The province intends to invest $16 million to convert Provincial Road 246 from gravel to asphalt from PTH 23 near Morris to PR 205 near Aubigny, which will allow traffic to be rerouted around sections of PTH 75 that are most vulnerable to closure.

“Creating a safe, flood-proof route as an alternative to PTH 75 means Manitoba can stay open for business in times of high water and keep goods moving from the United States,” said Pallister. “The continued flow of commercial traffic along the north-south corridor is critical to Manitoba’s economy, and by making careful, financially responsible decisions, we can ensure these goods continue to make their way to market.” 

Since the mid 1990s, PTH 75 has been closed at least once every four years for an average of 24 days, the premier noted. The upgrades will construct a flood-proof road from the United States border at Emerson to CentrePort Canada in Winnipeg.

The premier also announced and extra $17 million investment for six climate resiliency projects:

  • Rural Municipality (RM) of Montcalm – St. Mary’s Road improvement project; 
  • RM of Rhineland – GNS east pump house expansion;
  • St.
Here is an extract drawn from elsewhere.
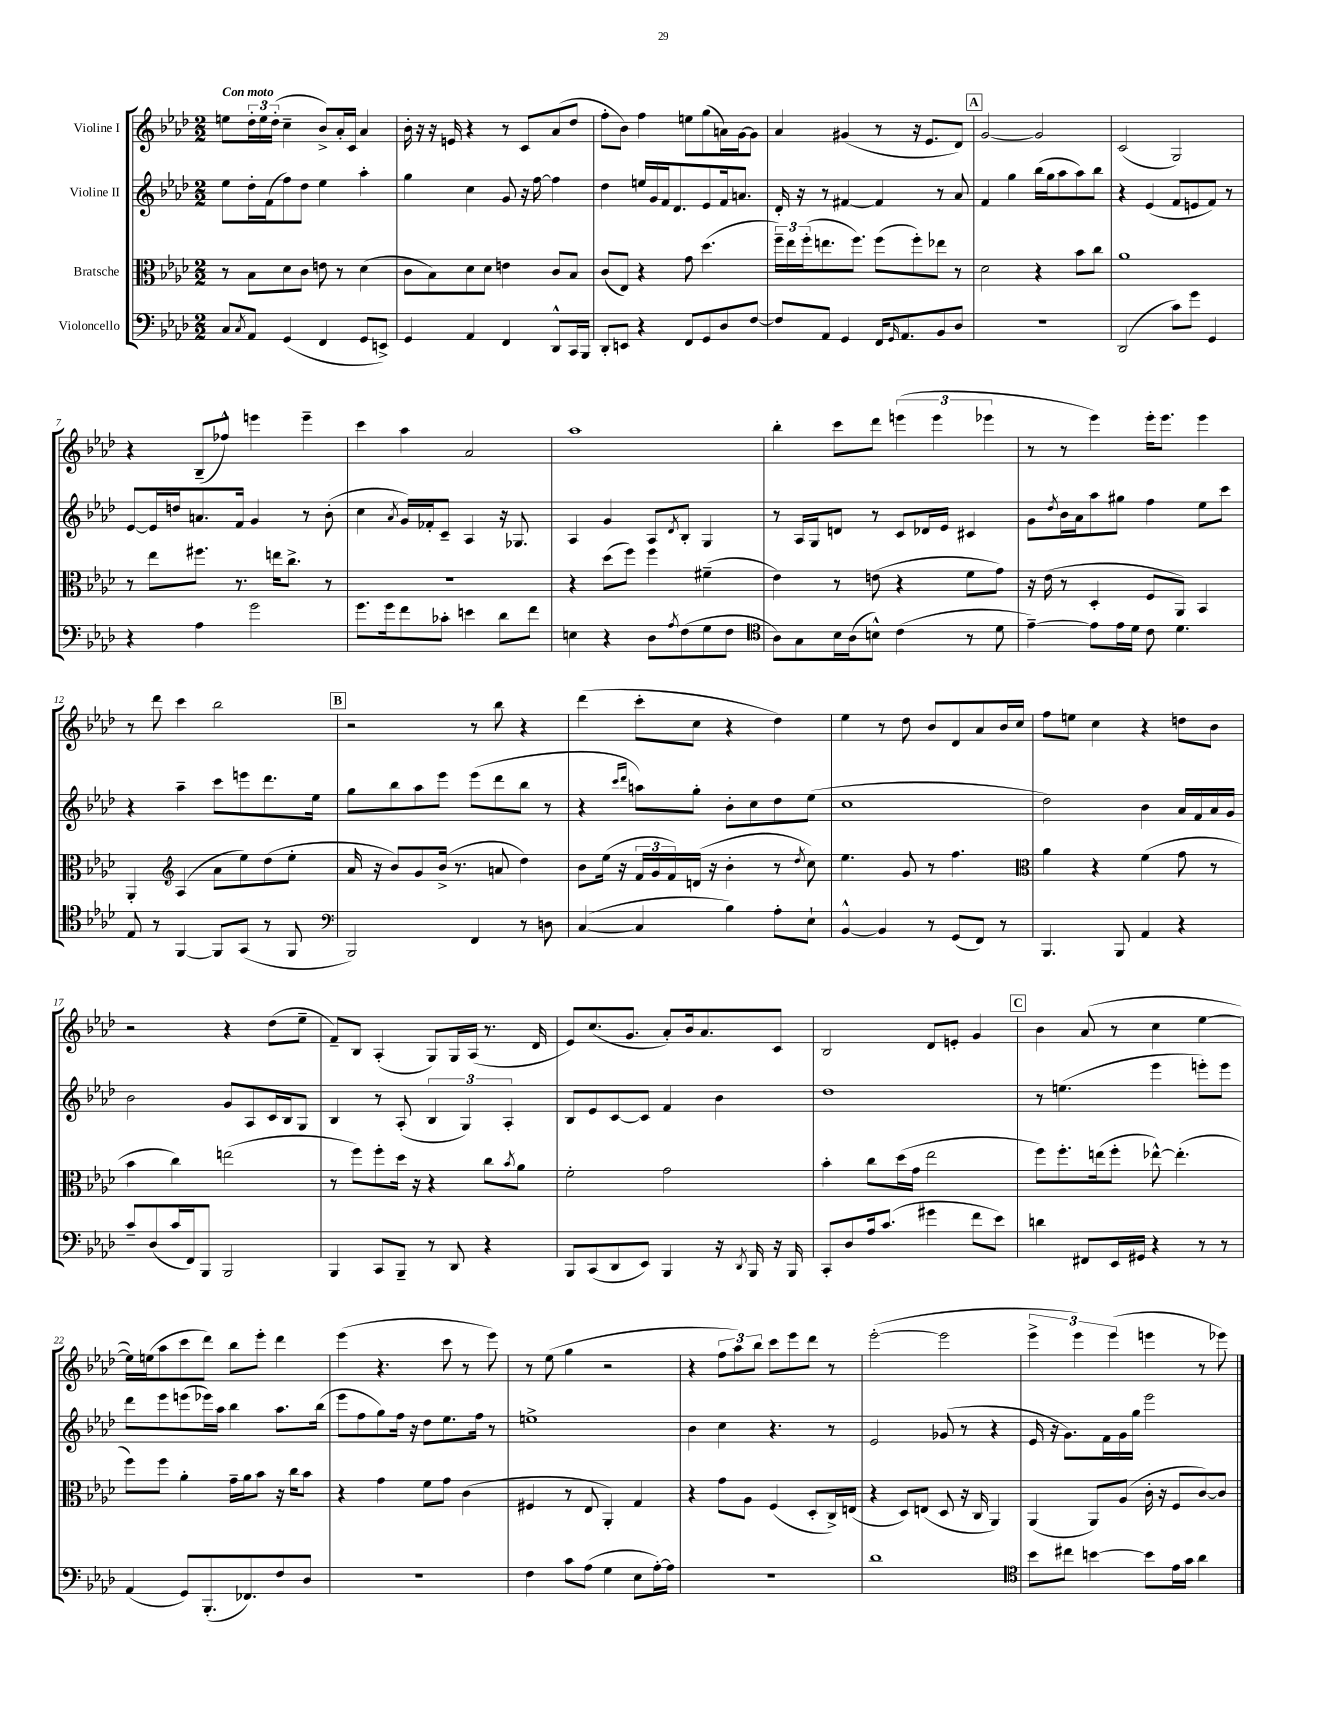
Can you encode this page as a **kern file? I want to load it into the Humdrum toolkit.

Pierre-Jolys – berm construction;
  • RM of Wallace – Woodworth – Elkhorn lagoon and lift station upgrade;
  • RM of Wallace – Woodworth – Kenton supply wells generator backup; and
  • Altona – downtown drainage upgrade project.

“The province is funding 100 per cent of these projects to help support the long-term sustainability of our communities and it is an additional way we are helping municipal governments weather the storm from the pandemic,” Pallister said. “These projects build on previous commitments to municipalities including our recent announcement of $10 million in Building Sustainable Communities grants to support 344 projects for community development projects and nearly doubling this year’s investment in Green Team projects.”

The $33-million commitment is part of the province’s one-time capital investment in damage prevention and climate resiliency measures announced in November 2019. Officials continue to receive feedback from stakeholders to identify key projects in the capital region. More projects will be announced in the coming months, the premier added.